Another thing to consider is a disease that alters the hosts behavior like toxoplasmosis does. The life cycle of Toxoplasma gondii, the parasite that causes toxoplasmosis, requires the disease to be passed between rodents and cats. Rodents infected with the disease will have their behavior modified so that they are less fearful of cats and so that they behave in ways that are unsafe, thereby increasing the chances that they will be eaten by a cat and continue the cycle. Even humans infected by the disease have been shown to be involved in a higher rate of car crashes and other risk-taking related deaths, indicating that their behavior has been changed as well.

Imagine an HIV that changes peoples behavior, making them engage in more sex and/or riskier sex. Such behavior could increase the transmission rate considerably over what was observed. Or imagine a flu-like disease that makes someone become more gregarious and outgoing during their peak contagious period, allowing them to come into contact with more people and spreading the disease more quickly.

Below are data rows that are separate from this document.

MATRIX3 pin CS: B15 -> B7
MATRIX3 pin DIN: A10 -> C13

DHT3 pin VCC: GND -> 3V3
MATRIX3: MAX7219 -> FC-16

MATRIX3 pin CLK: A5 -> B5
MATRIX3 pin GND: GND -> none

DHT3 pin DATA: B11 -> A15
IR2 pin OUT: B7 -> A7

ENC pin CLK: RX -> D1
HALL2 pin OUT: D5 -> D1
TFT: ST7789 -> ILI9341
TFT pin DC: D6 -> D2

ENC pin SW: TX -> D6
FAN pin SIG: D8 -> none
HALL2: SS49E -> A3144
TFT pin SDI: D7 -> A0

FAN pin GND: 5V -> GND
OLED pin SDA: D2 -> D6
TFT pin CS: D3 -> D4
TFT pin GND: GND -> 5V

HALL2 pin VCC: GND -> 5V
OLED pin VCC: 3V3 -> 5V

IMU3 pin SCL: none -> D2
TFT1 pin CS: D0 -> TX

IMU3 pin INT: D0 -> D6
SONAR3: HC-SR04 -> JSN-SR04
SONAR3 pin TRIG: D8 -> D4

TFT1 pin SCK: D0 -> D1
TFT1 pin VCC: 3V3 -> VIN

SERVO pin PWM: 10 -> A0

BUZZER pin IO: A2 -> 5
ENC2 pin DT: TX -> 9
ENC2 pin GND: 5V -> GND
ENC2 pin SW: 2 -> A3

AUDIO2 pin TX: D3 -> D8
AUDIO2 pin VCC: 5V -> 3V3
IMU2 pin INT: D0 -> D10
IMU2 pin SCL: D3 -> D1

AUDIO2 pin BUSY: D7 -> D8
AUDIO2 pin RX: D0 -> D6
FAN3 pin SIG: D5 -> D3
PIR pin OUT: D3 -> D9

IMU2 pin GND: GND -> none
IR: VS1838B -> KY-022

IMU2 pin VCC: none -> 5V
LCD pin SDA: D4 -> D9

It is unlikely, but a disease really could cause a world-wide pandemic that threatens human civilization. What would such a disease look like? It would be a disease, like HIV, with a long incubation period and low survivability rate, and one that masks it impact and is hard to understand, but with a higher transmission rate more like the measles. Such a disease could very well create a movie-like disease-based pandemic that would infect and kill 5% or 10% or 20% of the world's population. And how large an infection would it take to strain the civilization that we have now? Probably lower than 20%. Like I said, it's unlikely, but then so was HIV.

The scary thought is not that something like the AIDS crisis could happen again, but that perhaps, as bad as it was, we got lucky.